*** Record extracts Section Begins ***

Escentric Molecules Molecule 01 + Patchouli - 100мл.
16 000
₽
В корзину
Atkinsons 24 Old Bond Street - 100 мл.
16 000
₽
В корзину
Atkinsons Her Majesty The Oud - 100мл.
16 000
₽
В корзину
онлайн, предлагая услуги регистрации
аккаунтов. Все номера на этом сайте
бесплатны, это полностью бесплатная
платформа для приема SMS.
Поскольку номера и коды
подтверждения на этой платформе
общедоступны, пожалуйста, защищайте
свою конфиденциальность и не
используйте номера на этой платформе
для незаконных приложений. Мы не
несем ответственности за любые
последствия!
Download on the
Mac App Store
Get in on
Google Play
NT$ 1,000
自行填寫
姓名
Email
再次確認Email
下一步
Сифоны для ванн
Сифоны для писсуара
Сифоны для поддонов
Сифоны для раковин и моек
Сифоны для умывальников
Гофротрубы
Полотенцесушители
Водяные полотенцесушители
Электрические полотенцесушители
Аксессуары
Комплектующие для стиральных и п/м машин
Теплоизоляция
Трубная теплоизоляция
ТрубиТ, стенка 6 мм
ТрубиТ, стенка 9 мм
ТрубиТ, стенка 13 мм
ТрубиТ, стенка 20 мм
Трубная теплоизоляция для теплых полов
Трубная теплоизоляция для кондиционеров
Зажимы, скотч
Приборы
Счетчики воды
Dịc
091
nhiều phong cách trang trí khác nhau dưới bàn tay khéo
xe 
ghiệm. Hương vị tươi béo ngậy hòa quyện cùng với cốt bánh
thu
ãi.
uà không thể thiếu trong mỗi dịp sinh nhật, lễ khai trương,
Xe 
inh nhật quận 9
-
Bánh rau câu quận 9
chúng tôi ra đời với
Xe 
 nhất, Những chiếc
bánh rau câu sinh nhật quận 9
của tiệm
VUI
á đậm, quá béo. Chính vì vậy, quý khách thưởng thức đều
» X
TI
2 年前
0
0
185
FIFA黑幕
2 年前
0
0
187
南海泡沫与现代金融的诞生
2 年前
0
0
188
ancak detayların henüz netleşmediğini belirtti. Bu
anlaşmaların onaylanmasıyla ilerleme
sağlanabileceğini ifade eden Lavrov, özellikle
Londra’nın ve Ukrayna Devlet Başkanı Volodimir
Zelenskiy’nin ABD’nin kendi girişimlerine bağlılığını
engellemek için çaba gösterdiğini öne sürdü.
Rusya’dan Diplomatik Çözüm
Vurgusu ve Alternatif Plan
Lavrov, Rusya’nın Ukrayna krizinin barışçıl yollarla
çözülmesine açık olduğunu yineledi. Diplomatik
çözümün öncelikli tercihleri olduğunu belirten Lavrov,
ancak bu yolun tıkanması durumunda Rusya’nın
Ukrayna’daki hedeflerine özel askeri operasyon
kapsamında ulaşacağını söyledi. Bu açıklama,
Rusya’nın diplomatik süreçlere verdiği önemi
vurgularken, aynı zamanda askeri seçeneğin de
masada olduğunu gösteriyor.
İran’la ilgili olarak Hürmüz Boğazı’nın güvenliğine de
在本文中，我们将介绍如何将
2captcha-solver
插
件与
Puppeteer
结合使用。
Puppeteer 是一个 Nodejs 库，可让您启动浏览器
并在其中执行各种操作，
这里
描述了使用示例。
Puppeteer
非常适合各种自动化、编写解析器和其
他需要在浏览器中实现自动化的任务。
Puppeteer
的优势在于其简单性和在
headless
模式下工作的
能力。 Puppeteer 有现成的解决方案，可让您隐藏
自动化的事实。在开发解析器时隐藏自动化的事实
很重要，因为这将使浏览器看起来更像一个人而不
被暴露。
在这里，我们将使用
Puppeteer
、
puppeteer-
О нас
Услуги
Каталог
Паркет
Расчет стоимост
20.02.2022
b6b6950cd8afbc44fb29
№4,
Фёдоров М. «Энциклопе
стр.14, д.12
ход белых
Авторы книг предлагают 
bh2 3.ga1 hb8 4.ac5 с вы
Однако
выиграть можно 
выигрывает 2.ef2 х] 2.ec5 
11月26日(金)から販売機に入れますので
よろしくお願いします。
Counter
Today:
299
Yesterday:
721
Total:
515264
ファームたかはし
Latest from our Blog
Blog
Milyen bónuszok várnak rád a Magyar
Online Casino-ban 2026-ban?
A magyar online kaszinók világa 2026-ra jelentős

*** Record extracts Section Ends ***

__Your assignment__:
Convert the lines of the entries above, from the very first line through the line that contains "anlaşmaların onaylanmasıyla ilerleme", into a numbered list. Include that final line and leave out any blank lines.

__Expected answer__:
1. Escentric Molecules Molecule 01 + Patchouli - 100мл.
2. 16 000
3. ₽
4. В корзину
5. Atkinsons 24 Old Bond Street - 100 мл.
6. 16 000
7. ₽
8. В корзину
9. Atkinsons Her Majesty The Oud - 100мл.
10. 16 000
11. ₽
12. В корзину
13. онлайн, предлагая услуги регистрации
14. аккаунтов. Все номера на этом сайте
15. бесплатны, это полностью бесплатная
16. платформа для приема SMS.
17. Поскольку номера и коды
18. подтверждения на этой платформе
19. общедоступны, пожалуйста, защищайте
20. свою конфиденциальность и не
21. используйте номера на этой платформе
22. для незаконных приложений. Мы не
23. несем ответственности за любые
24. последствия!
25. Download on the
26. Mac App Store
27. Get in on
28. Google Play
29. NT$ 1,000
30. 自行填寫
31. 姓名
32. Email
33. 再次確認Email
34. 下一步
35. Сифоны для ванн
36. Сифоны для писсуара
37. Сифоны для поддонов
38. Сифоны для раковин и моек
39. Сифоны для умывальников
40. Гофротрубы
41. Полотенцесушители
42. Водяные полотенцесушители
43. Электрические полотенцесушители
44. Аксессуары
45. Комплектующие для стиральных и п/м машин
46. Теплоизоляция
47. Трубная теплоизоляция
48. ТрубиТ, стенка 6 мм
49. ТрубиТ, стенка 9 мм
50. ТрубиТ, стенка 13 мм
51. ТрубиТ, стенка 20 мм
52. Трубная теплоизоляция для теплых полов
53. Трубная теплоизоляция для кондиционеров
54. Зажимы, скотч
55. Приборы
56. Счетчики воды
57. Dịc
58. 091
59. nhiều phong cách trang trí khác nhau dưới bàn tay khéo
60. xe 
61. ghiệm. Hương vị tươi béo ngậy hòa quyện cùng với cốt bánh
62. thu
63. ãi.
64. uà không thể thiếu trong mỗi dịp sinh nhật, lễ khai trương,
65. Xe 
66. inh nhật quận 9
67. -
68. Bánh rau câu quận 9
69. chúng tôi ra đời với
70. Xe 
71.  nhất, Những chiếc
72. bánh rau câu sinh nhật quận 9
73. của tiệm
74. VUI
75. á đậm, quá béo. Chính vì vậy, quý khách thưởng thức đều
76. » X
77. TI
78. 2 年前
79. 0
80. 0
81. 185
82. FIFA黑幕
83. 2 年前
84. 0
85. 0
86. 187
87. 南海泡沫与现代金融的诞生
88. 2 年前
89. 0
90. 0
91. 188
92. ancak detayların henüz netleşmediğini belirtti. Bu
93. anlaşmaların onaylanmasıyla ilerleme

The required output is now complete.